Mikhail Dynnik

Dynnik, Mikhail Aleksandrovich

 

Born Feb. 18 (Mar. 1), 1896, in Kiev; died Mar. 17, 1971, in Moscow. Soviet philosopher; corresponding member of the Academy of Sciences of the USSR (1958).

After graduating from the historical-philological department of the University of Kiev in 1919, Dynnik engaged in research and teaching in higher educational institutions. In 1943 he became senior scientific worker and in 1968 chief of the section of the history of philosophy at the Institute of Philosophy of the Academy of Sciences of the USSR. His main work was in the history of philosophy, aesthetics, and criticism of contemporary bourgeois philosophy. Dynnik translated fragments of Heraclitus and works of Parmenides, Bruno, and Helvetius.
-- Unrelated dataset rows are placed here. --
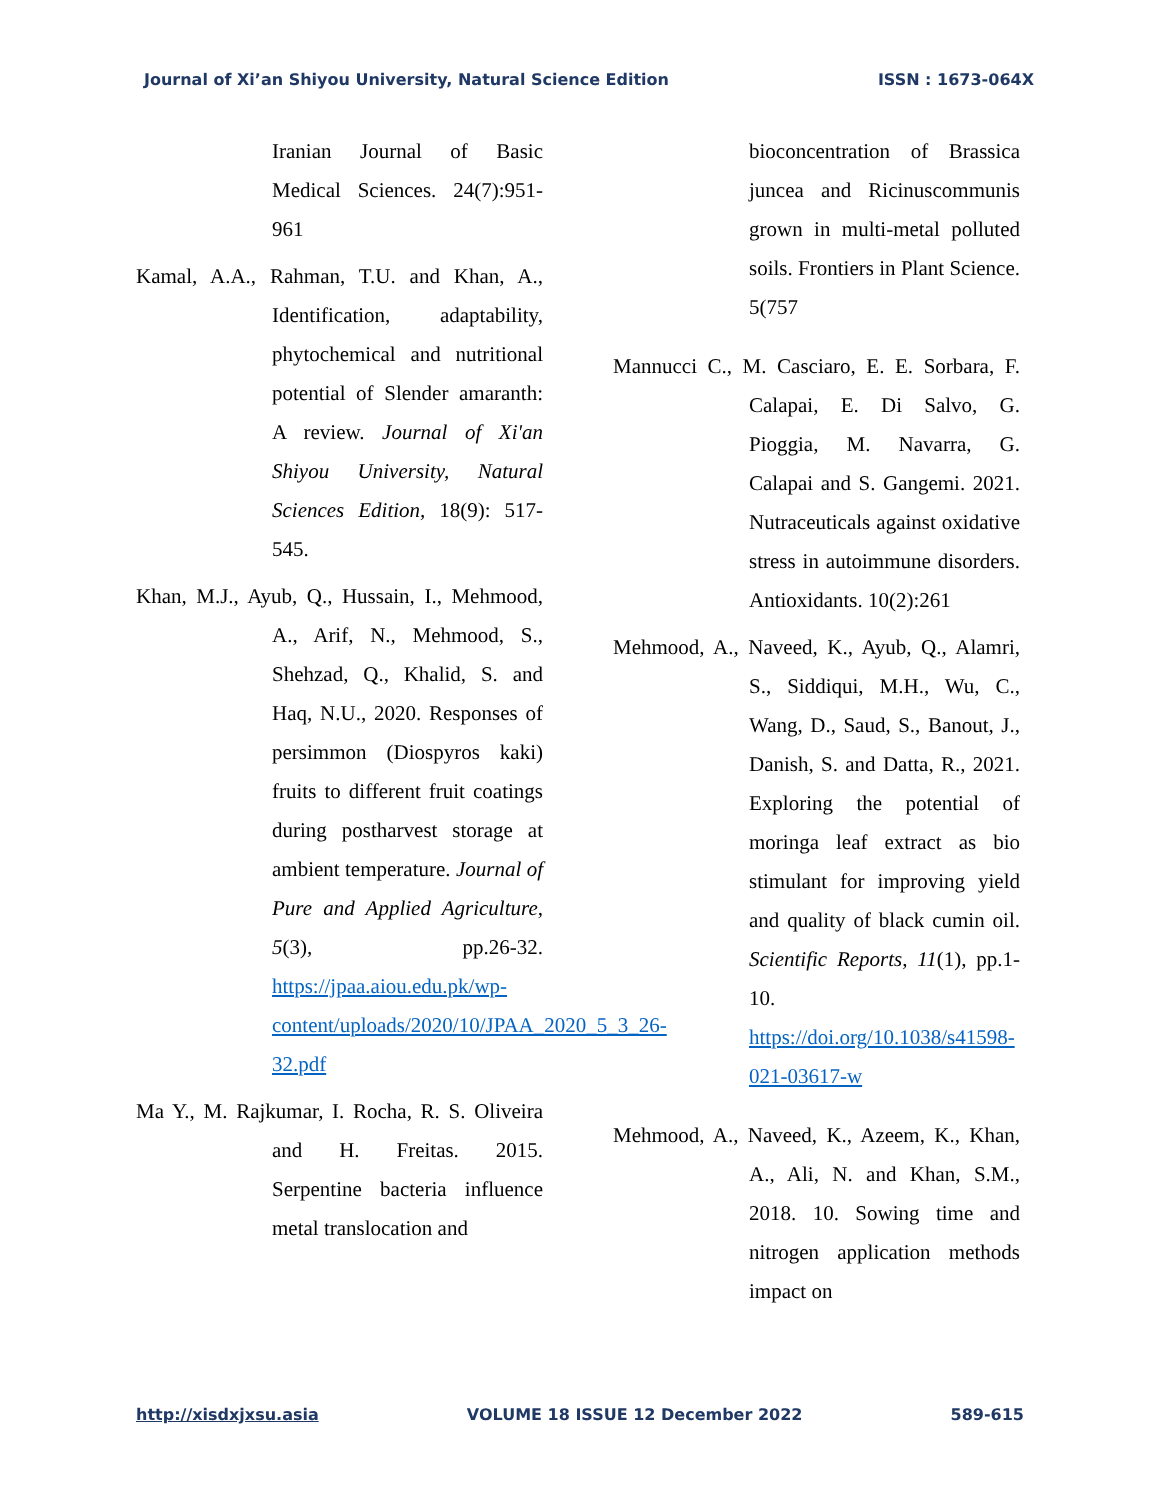Journal of Xi’an Shiyou University, Natural Science Edition ISSN : 1673-064X
Iranian Journal of Basic Medical Sciences. 24(7):951-961
Kamal, A.A., Rahman, T.U. and Khan, A., Identification, adaptability, phytochemical and nutritional potential of Slender amaranth: A review. Journal of Xi'an Shiyou University, Natural Sciences Edition, 18(9): 517-545.
Khan, M.J., Ayub, Q., Hussain, I., Mehmood, A., Arif, N., Mehmood, S., Shehzad, Q., Khalid, S. and Haq, N.U., 2020. Responses of persimmon (Diospyros kaki) fruits to different fruit coatings during postharvest storage at ambient temperature. Journal of Pure and Applied Agriculture, 5(3), pp.26-32. https://jpaa.aiou.edu.pk/wp-content/uploads/2020/10/JPAA_2020_5_3_26-32.pdf
Ma Y., M. Rajkumar, I. Rocha, R. S. Oliveira and H. Freitas. 2015. Serpentine bacteria influence metal translocation and
bioconcentration of Brassica juncea and Ricinuscommunis grown in multi-metal polluted soils. Frontiers in Plant Science. 5(757
Mannucci C., M. Casciaro, E. E. Sorbara, F. Calapai, E. Di Salvo, G. Pioggia, M. Navarra, G. Calapai and S. Gangemi. 2021. Nutraceuticals against oxidative stress in autoimmune disorders. Antioxidants. 10(2):261
Mehmood, A., Naveed, K., Ayub, Q., Alamri, S., Siddiqui, M.H., Wu, C., Wang, D., Saud, S., Banout, J., Danish, S. and Datta, R., 2021. Exploring the potential of moringa leaf extract as bio stimulant for improving yield and quality of black cumin oil. Scientific Reports, 11(1), pp.1-10. https://doi.org/10.1038/s41598-021-03617-w
Mehmood, A., Naveed, K., Azeem, K., Khan, A., Ali, N. and Khan, S.M., 2018. 10. Sowing time and nitrogen application methods impact on
http://xisdxjxsu.asia VOLUME 18 ISSUE 12 December 2022 589-615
He received the State Prize of the USSR in 1943 for his part in the publication of the three-volume History of Philosophy (vols. 1-2, 1940-41). He was awarded two orders and various medals.

WORKS

Dialektika Geraklita Efeskogo. Moscow, 1929.
Ocherk istorii filosofii klassicheskoi Gretsii. Moscow, 1936.
“Filosofskie vzgliady Vol’tera.” In Vol’ter: Stat’i i materialy. Moscow-Leningrad, 1948.
Materialisty Drevnei Gretsii: Sobranie tekstov Geraklita, Demokrita, i Epikura. Moscow, 1955. (Editor.)